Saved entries
◆ ◆ ◆ ◆ ◆
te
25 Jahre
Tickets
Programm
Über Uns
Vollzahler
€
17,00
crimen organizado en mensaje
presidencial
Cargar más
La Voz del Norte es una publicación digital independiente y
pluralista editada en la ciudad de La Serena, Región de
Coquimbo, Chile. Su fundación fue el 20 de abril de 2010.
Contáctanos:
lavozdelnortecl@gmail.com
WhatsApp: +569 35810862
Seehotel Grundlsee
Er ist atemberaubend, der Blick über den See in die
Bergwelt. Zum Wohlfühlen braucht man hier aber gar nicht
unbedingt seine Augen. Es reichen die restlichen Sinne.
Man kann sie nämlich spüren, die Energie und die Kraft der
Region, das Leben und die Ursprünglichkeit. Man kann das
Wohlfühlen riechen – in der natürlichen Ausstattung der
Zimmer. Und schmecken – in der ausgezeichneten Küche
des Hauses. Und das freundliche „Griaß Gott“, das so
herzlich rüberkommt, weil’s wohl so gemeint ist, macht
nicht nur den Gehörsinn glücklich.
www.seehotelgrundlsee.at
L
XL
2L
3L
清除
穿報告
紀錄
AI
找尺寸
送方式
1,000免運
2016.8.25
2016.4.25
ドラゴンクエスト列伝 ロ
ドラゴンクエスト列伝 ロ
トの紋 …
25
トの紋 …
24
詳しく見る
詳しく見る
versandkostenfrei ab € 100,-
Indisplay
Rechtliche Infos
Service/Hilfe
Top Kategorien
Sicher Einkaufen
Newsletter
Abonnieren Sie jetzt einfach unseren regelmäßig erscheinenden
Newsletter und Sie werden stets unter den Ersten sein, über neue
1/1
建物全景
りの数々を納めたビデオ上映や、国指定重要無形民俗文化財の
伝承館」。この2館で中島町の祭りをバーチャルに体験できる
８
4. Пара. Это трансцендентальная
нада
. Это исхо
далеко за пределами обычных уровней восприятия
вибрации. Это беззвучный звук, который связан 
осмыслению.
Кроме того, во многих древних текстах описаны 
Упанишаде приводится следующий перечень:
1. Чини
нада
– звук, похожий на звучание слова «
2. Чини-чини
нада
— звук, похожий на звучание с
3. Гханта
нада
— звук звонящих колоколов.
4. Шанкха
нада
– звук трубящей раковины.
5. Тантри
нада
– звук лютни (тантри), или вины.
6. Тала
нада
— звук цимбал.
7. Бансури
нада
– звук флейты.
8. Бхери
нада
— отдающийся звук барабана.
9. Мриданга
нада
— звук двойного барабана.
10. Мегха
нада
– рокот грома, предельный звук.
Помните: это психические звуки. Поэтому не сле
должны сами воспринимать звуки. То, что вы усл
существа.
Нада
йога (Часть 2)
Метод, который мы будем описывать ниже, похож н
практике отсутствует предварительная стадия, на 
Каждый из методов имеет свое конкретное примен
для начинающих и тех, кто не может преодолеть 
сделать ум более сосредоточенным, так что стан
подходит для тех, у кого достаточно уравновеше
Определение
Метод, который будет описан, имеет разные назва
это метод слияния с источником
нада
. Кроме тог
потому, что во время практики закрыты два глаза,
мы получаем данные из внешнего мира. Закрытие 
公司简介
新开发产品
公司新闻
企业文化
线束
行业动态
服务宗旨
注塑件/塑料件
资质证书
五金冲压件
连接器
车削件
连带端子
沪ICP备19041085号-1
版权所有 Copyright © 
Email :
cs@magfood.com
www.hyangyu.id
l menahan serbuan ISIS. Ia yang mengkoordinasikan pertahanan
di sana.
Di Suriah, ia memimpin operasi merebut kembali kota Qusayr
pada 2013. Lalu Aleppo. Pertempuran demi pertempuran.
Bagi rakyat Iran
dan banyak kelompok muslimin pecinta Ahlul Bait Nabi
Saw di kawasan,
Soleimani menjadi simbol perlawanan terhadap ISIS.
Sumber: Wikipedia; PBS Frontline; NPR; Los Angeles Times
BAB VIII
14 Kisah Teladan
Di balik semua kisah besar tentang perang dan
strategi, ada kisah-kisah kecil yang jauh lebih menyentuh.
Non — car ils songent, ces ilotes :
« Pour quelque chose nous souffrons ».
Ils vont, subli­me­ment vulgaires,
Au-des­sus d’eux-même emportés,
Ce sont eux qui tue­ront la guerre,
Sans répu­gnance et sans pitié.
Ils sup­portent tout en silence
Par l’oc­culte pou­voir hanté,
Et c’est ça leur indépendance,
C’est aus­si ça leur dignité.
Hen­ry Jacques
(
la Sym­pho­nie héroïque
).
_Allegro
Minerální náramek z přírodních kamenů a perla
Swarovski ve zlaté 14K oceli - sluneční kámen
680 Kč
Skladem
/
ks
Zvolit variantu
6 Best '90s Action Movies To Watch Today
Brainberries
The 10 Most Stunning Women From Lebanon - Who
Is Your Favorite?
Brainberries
◆ ◆ ◆ ◆ ◆
## Request:
All of the entries above need to be retyped exactly.

## Result of this exercise:
te
25 Jahre
Tickets
Programm
Über Uns
Vollzahler
€
17,00
crimen organizado en mensaje
presidencial
Cargar más
La Voz del Norte es una publicación digital independiente y
pluralista editada en la ciudad de La Serena, Región de
Coquimbo, Chile. Su fundación fue el 20 de abril de 2010.
Contáctanos:
lavozdelnortecl@gmail.com
WhatsApp: +569 35810862
Seehotel Grundlsee
Er ist atemberaubend, der Blick über den See in die
Bergwelt. Zum Wohlfühlen braucht man hier aber gar nicht
unbedingt seine Augen. Es reichen die restlichen Sinne.
Man kann sie nämlich spüren, die Energie und die Kraft der
Region, das Leben und die Ursprünglichkeit. Man kann das
Wohlfühlen riechen – in der natürlichen Ausstattung der
Zimmer. Und schmecken – in der ausgezeichneten Küche
des Hauses. Und das freundliche „Griaß Gott“, das so
herzlich rüberkommt, weil’s wohl so gemeint ist, macht
nicht nur den Gehörsinn glücklich.
www.seehotelgrundlsee.at
L
XL
2L
3L
清除
穿報告
紀錄
AI
找尺寸
送方式
1,000免運
2016.8.25
2016.4.25
ドラゴンクエスト列伝 ロ
ドラゴンクエスト列伝 ロ
トの紋 …
25
トの紋 …
24
詳しく見る
詳しく見る
versandkostenfrei ab € 100,-
Indisplay
Rechtliche Infos
Service/Hilfe
Top Kategorien
Sicher Einkaufen
Newsletter
Abonnieren Sie jetzt einfach unseren regelmäßig erscheinenden
Newsletter und Sie werden stets unter den Ersten sein, über neue
1/1
建物全景
りの数々を納めたビデオ上映や、国指定重要無形民俗文化財の
伝承館」。この2館で中島町の祭りをバーチャルに体験できる
８
4. Пара. Это трансцендентальная
нада
. Это исхо
далеко за пределами обычных уровней восприятия
вибрации. Это беззвучный звук, который связан 
осмыслению.
Кроме того, во многих древних текстах описаны 
Упанишаде приводится следующий перечень:
1. Чини
нада
– звук, похожий на звучание слова «
2. Чини-чини
нада
— звук, похожий на звучание с
3. Гханта
нада
— звук звонящих колоколов.
4. Шанкха
нада
– звук трубящей раковины.
5. Тантри
нада
– звук лютни (тантри), или вины.
6. Тала
нада
— звук цимбал.
7. Бансури
нада
– звук флейты.
8. Бхери
нада
— отдающийся звук барабана.
9. Мриданга
нада
— звук двойного барабана.
10. Мегха
нада
– рокот грома, предельный звук.
Помните: это психические звуки. Поэтому не сле
должны сами воспринимать звуки. То, что вы усл
существа.
Нада
йога (Часть 2)
Метод, который мы будем описывать ниже, похож н
практике отсутствует предварительная стадия, на 
Каждый из методов имеет свое конкретное примен
для начинающих и тех, кто не может преодолеть 
сделать ум более сосредоточенным, так что стан
подходит для тех, у кого достаточно уравновеше
Определение
Метод, который будет описан, имеет разные назва
это метод слияния с источником
нада
. Кроме тог
потому, что во время практики закрыты два глаза,
мы получаем данные из внешнего мира. Закрытие 
公司简介
新开发产品
公司新闻
企业文化
线束
行业动态
服务宗旨
注塑件/塑料件
资质证书
五金冲压件
连接器
车削件
连带端子
沪ICP备19041085号-1
版权所有 Copyright © 
Email :
cs@magfood.com
www.hyangyu.id
l menahan serbuan ISIS. Ia yang mengkoordinasikan pertahanan
di sana.
Di Suriah, ia memimpin operasi merebut kembali kota Qusayr
pada 2013. Lalu Aleppo. Pertempuran demi pertempuran.
Bagi rakyat Iran
dan banyak kelompok muslimin pecinta Ahlul Bait Nabi
Saw di kawasan,
Soleimani menjadi simbol perlawanan terhadap ISIS.
Sumber: Wikipedia; PBS Frontline; NPR; Los Angeles Times
BAB VIII
14 Kisah Teladan
Di balik semua kisah besar tentang perang dan
strategi, ada kisah-kisah kecil yang jauh lebih menyentuh.
Non — car ils songent, ces ilotes :
« Pour quelque chose nous souffrons ».
Ils vont, subli­me­ment vulgaires,
Au-des­sus d’eux-même emportés,
Ce sont eux qui tue­ront la guerre,
Sans répu­gnance et sans pitié.
Ils sup­portent tout en silence
Par l’oc­culte pou­voir hanté,
Et c’est ça leur indépendance,
C’est aus­si ça leur dignité.
Hen­ry Jacques
(
la Sym­pho­nie héroïque
).
_Allegro
Minerální náramek z přírodních kamenů a perla
Swarovski ve zlaté 14K oceli - sluneční kámen
680 Kč
Skladem
/
ks
Zvolit variantu
6 Best '90s Action Movies To Watch Today
Brainberries
The 10 Most Stunning Women From Lebanon - Who
Is Your Favorite?
Brainberries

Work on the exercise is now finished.